Exercise prompt: Leaving out every picture, please repeat exactly the line that contains "text: 78 ->" and each line after it through the final line below.

Data section:
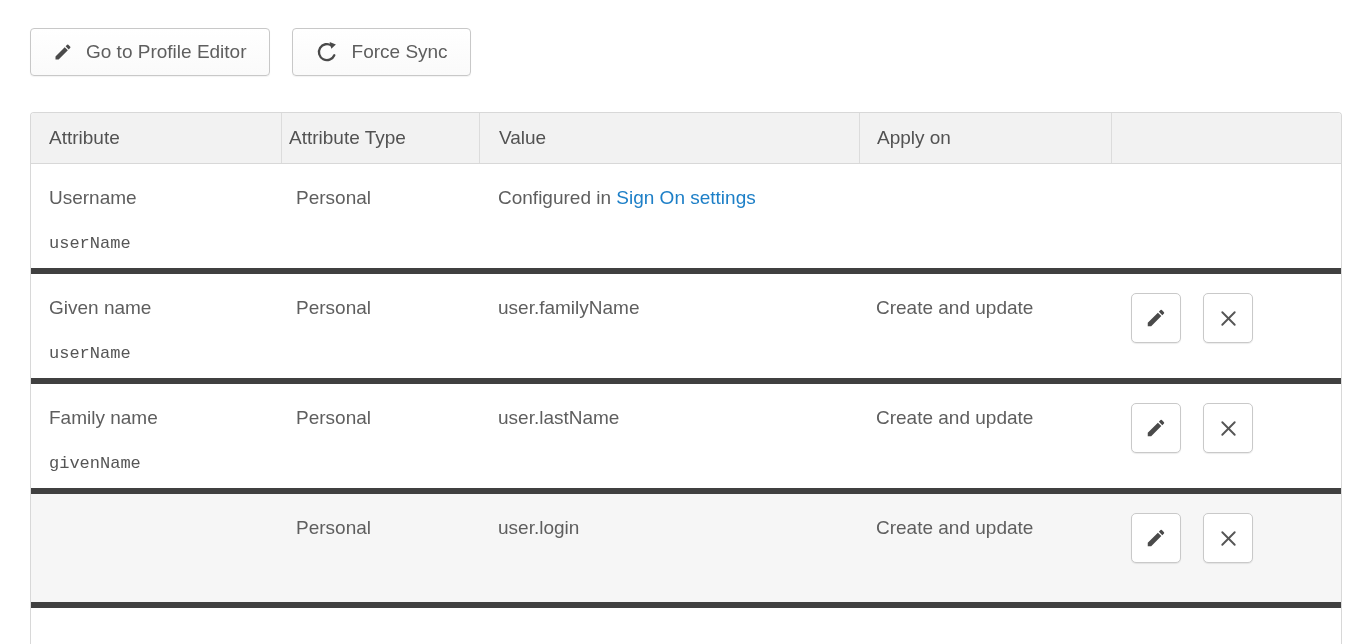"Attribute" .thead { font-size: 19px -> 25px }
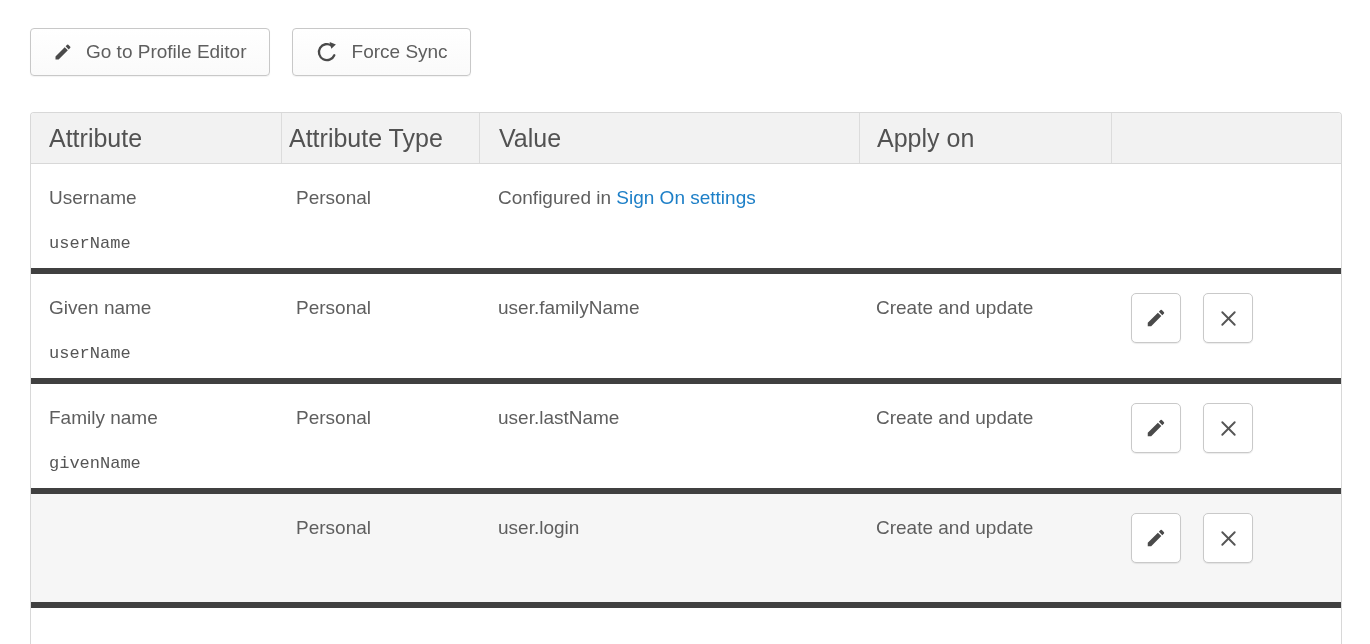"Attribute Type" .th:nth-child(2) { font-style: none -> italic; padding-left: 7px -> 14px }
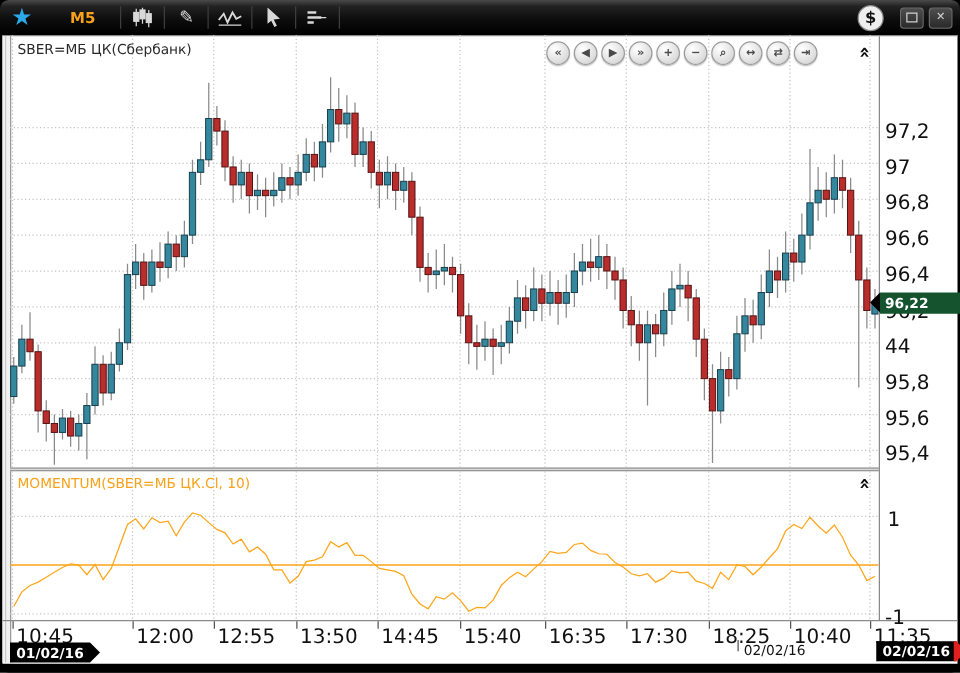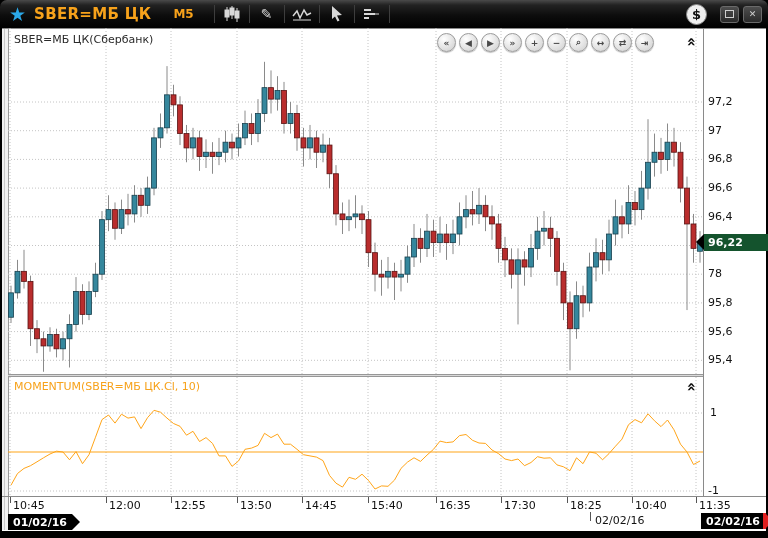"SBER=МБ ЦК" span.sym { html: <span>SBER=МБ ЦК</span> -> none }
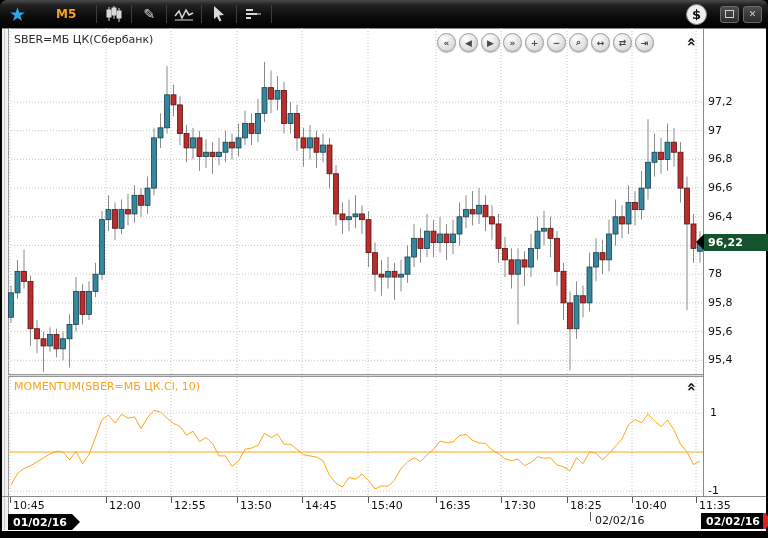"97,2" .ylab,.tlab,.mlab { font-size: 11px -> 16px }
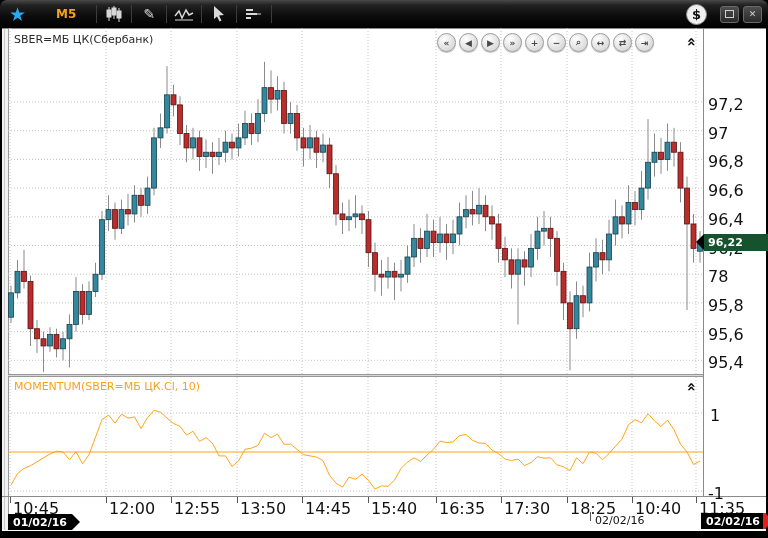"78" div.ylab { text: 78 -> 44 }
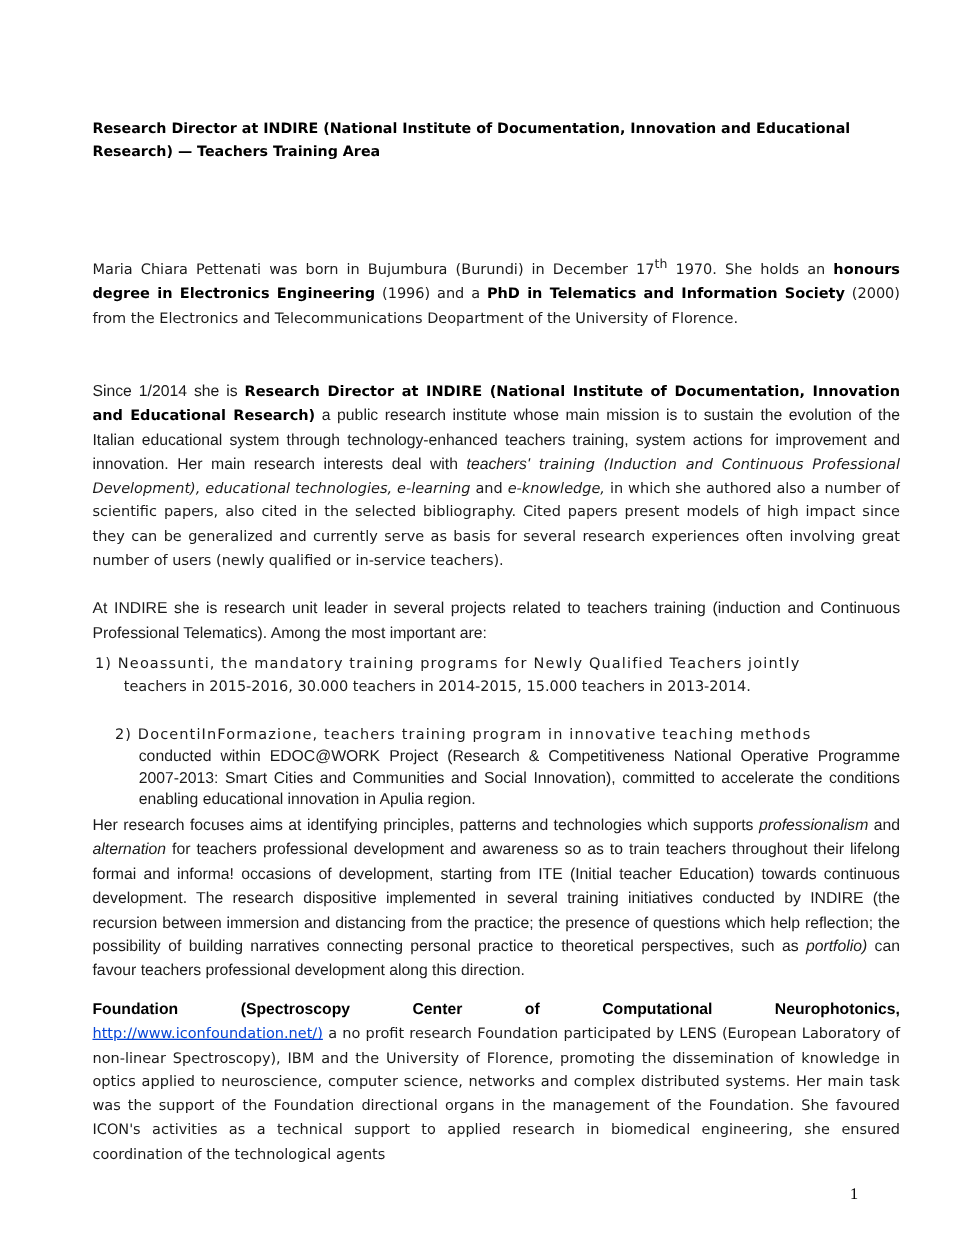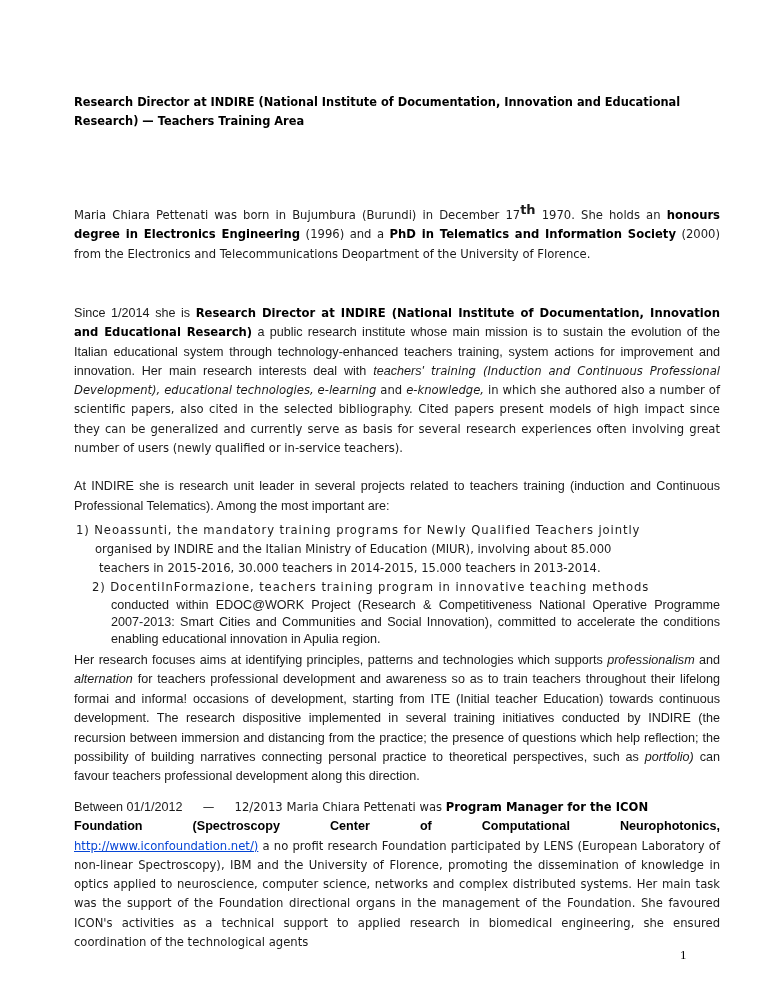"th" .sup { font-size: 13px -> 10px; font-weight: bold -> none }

Response to this task:
"78" div.ylab { text: 78 -> 44 }
"th" .sup { font-size: 13px -> 10px; font-weight: bold -> none }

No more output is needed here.